Se la condizione dell’adolescente è di per sé una condizione di fragilità, quando parliamo di dispersione scolastica, ci riferiamo a ragazzi che sono ulteriormente fragili, che a stento arrivano alla sufficienza, che sono demotivati e arrivano al diploma ai “minimi termini”. Si tratta di ragazzi che vivono costantemente insuccessi scolastici, frequentano irregolarmente ed evadono l’obbligo scolastico.

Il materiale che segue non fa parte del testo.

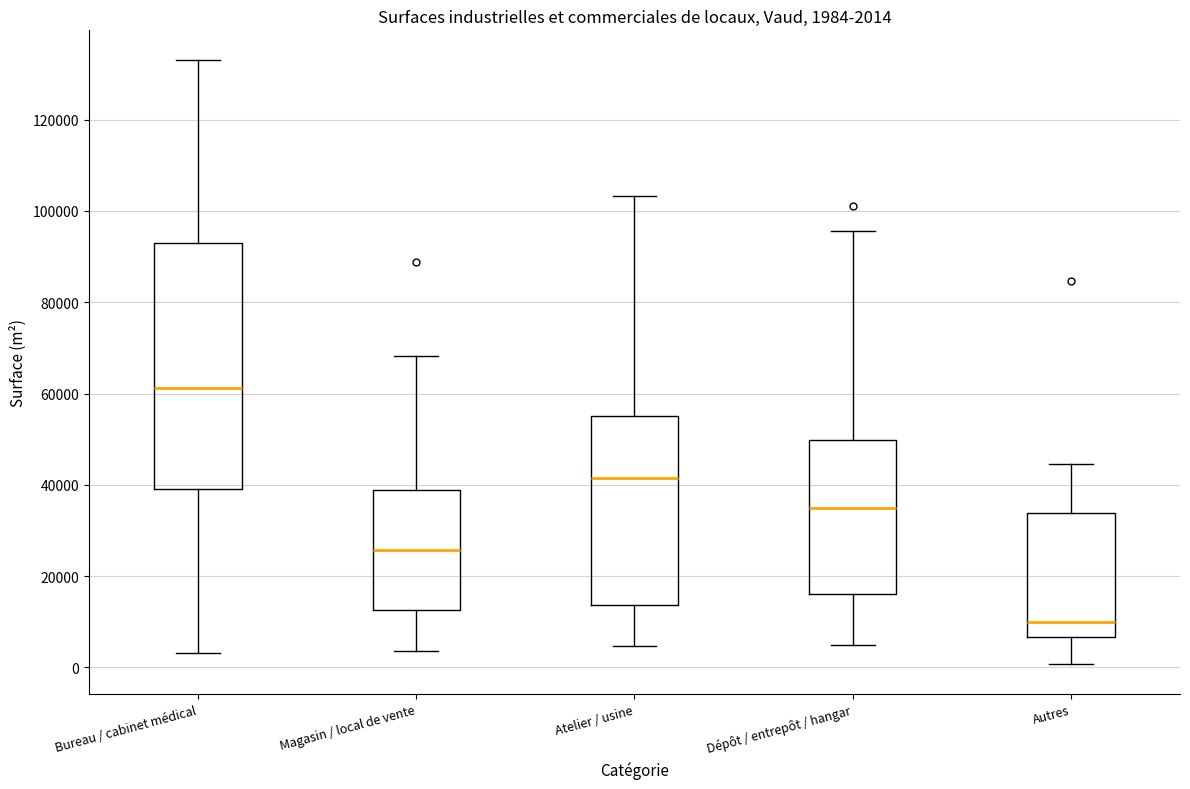

Which box is the tallest, from its lower edge to its upper edge?

Bureau / cabinet médical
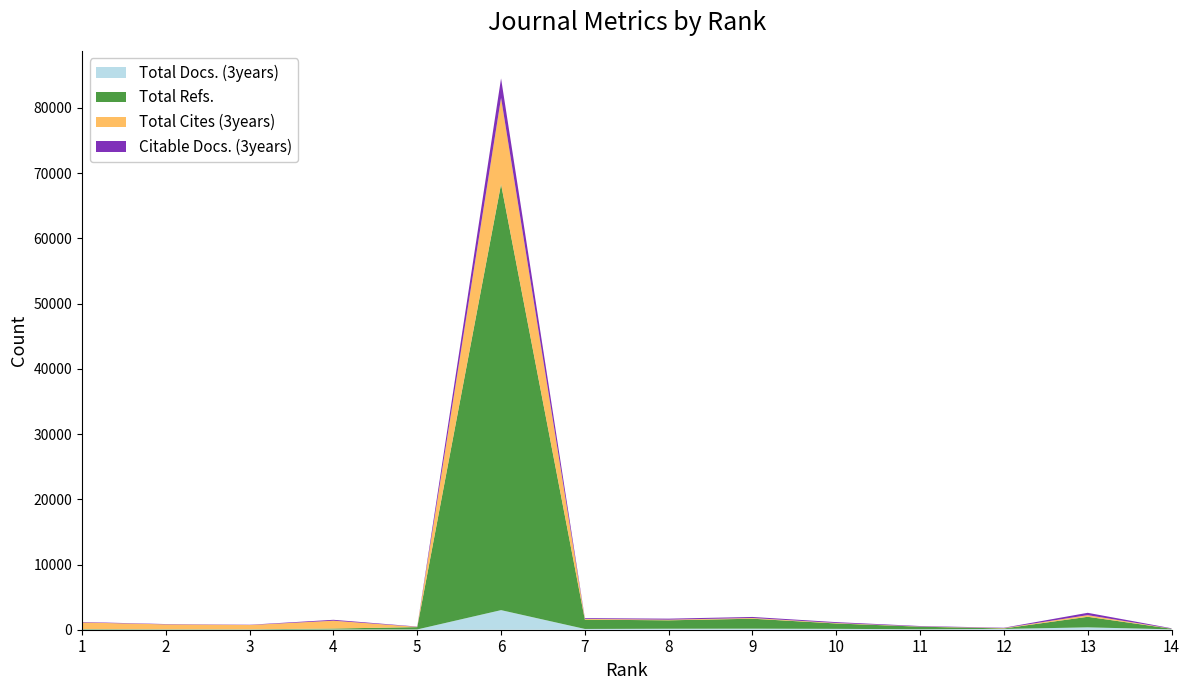

Reading left to right, transcribe all the data shown in this chart.

Total Docs. (3years): 1=25	2=16	3=16	4=40	5=43	6=3004	7=119	8=154	9=163	10=133	11=70	12=116	13=362	14=57
Total Refs.: 1=71	2=50	3=42	4=144	5=357	6=65311	7=1428	8=1288	9=1525	10=826	11=399	12=78	13=1622	14=92
Total Cites (3years): 1=1019	2=753	3=662	4=1199	5=41	6=13236	7=111	8=101	9=109	10=72	11=29	12=54	13=250	14=18
Citable Docs. (3years): 1=71	2=50	3=42	4=138	5=43	6=2985	7=119	8=154	9=161	10=133	11=69	12=54	13=360	14=57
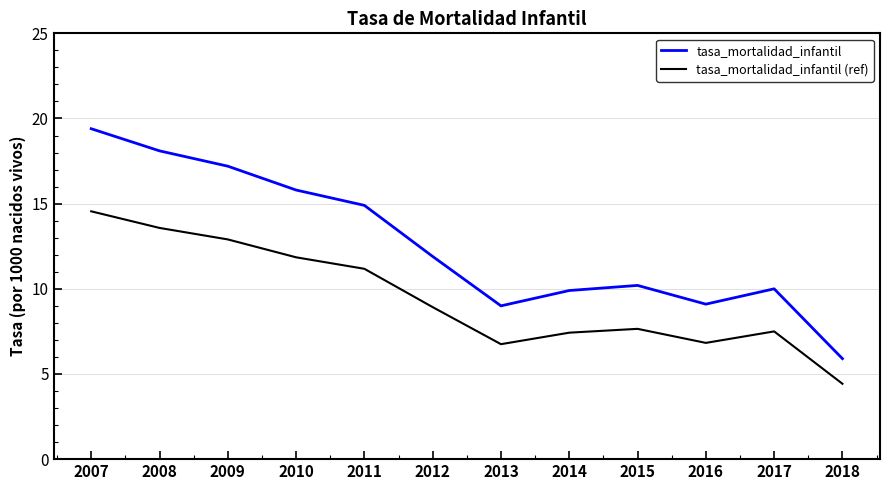

How many lines are shown in the chart?

2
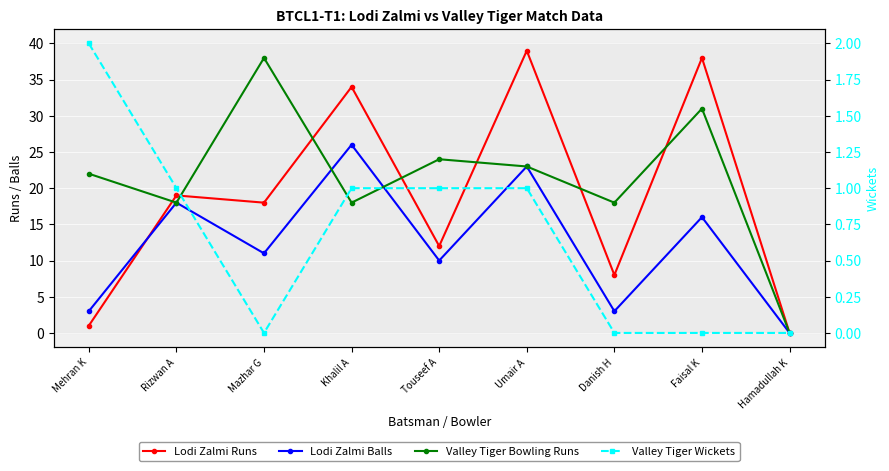

Reading right to left, extract all data points from this chart.

Lodi Zalmi Runs: 0	38	8	39	12	34	18	19	1
Lodi Zalmi Balls: 0	16	3	23	10	26	11	18	3
Valley Tiger Bowling Runs: 0	31	18	23	24	18	38	18	22
Valley Tiger Wickets: 0	0	0	1	1	1	0	1	2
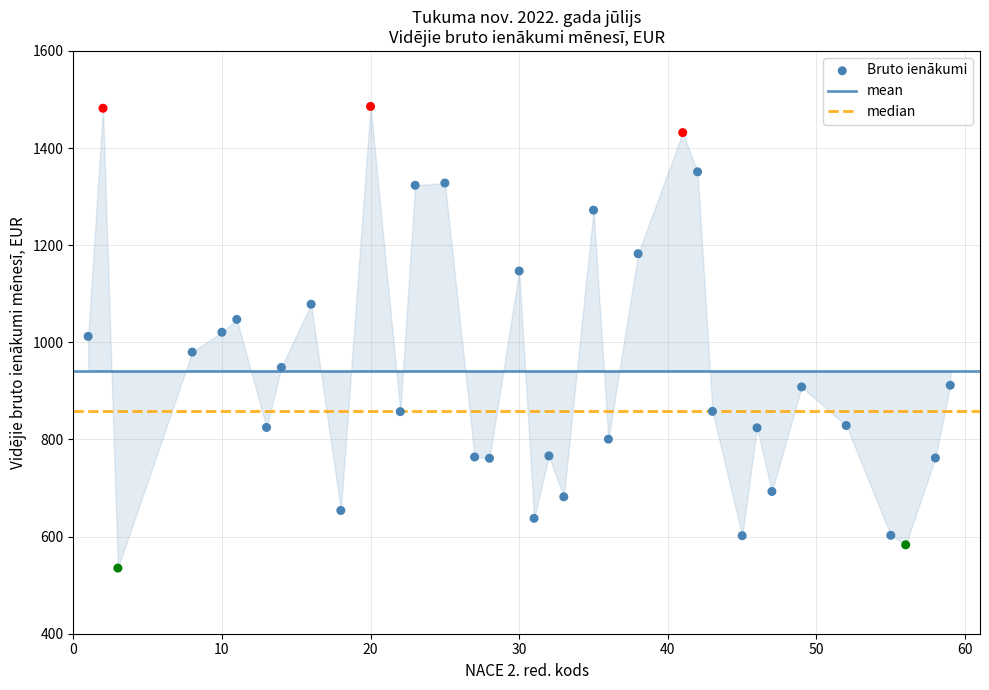

What is the range of Y values (max minus min)?

950.5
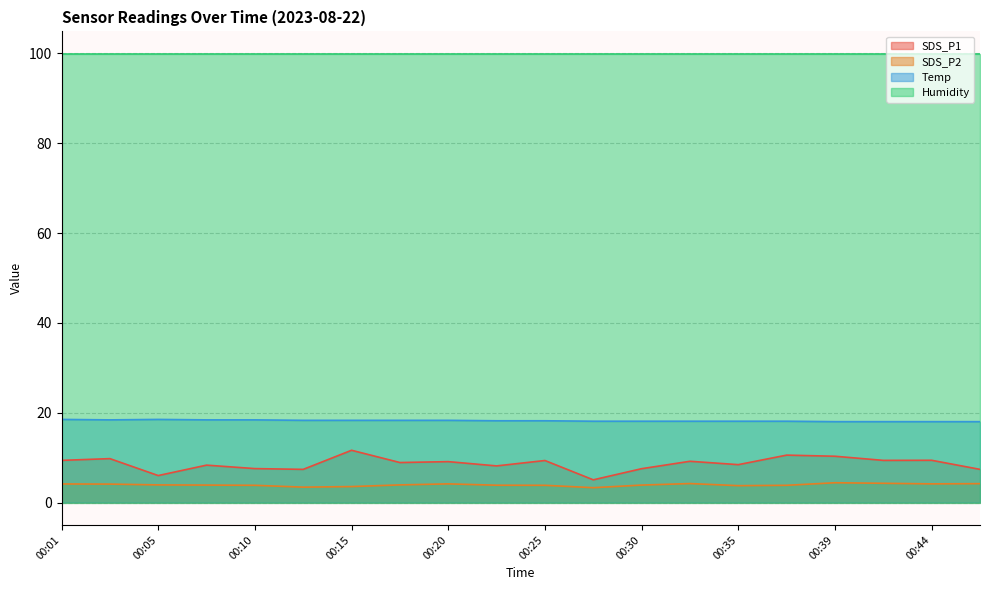

List the labels in order of SDS_P2 value, largest first.

00:39, 00:42, 00:32, 00:47, 00:20, 00:44, 00:01, 00:03, 00:05, 00:18, 00:08, 00:30, 00:22, 00:10, 00:25, 00:37, 00:35, 00:15, 00:13, 00:27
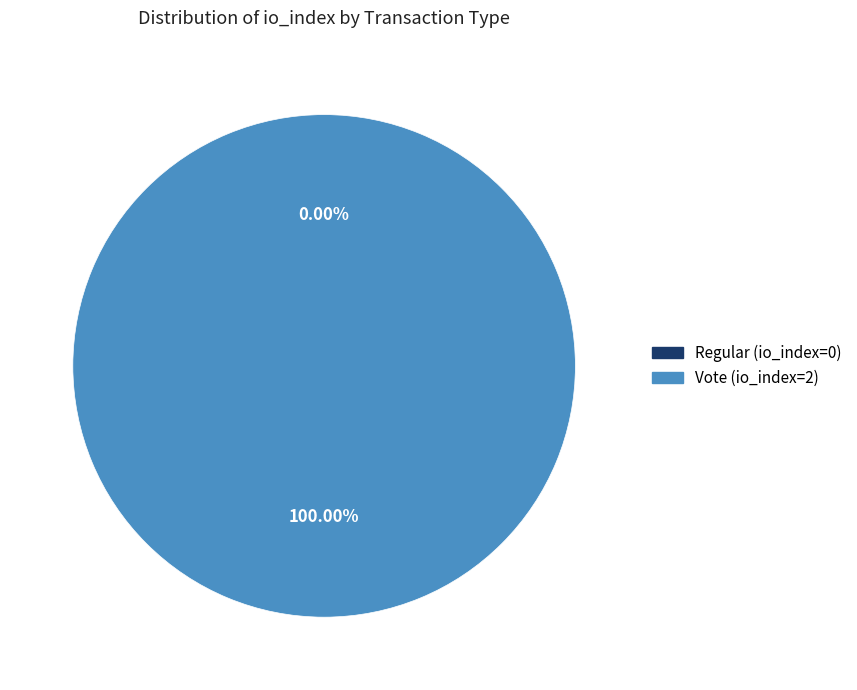

To the nearest percent, what is the difference between the Vote (io_index=2) and Regular (io_index=0) slice percentages?

100%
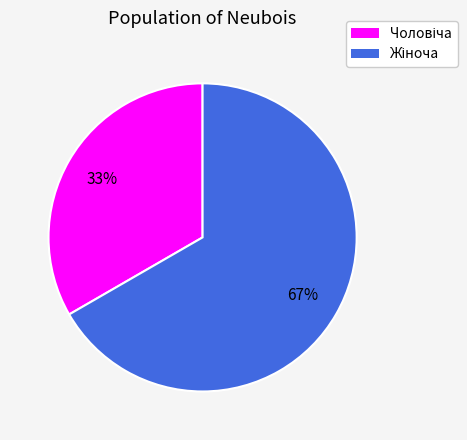

Is there a majority slice in this chart?

Yes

Sono emerse molte riflessioni tra i partecipanti al tavolo di lavoro “Gli adolescenti in area dispersione e abbandono. Chi sono? Come si agganciano?” organizzato dal progetto Oltre i Confini.

La prima è l’importanza di ascoltare con reale partecipazione il vissuto dei ragazzi.
La seconda è le richieste cha la scuola fa agli studenti: è necessario fornire agli studenti non solo conoscenze, ma anche competenze chiave sia di cittadinanza sia di apprendimento permanente.

La scuola aggancia gli studenti adolescenti solo se si avvicina ai canali e alle modalità espressive che sono più congeniali a questi ultimi: la musica, la comunicazione non verbale, le nuove tecnologie, che, se opportunamente integrati nel fare scuola, aumentano sicuramente il loro potenziale formativo.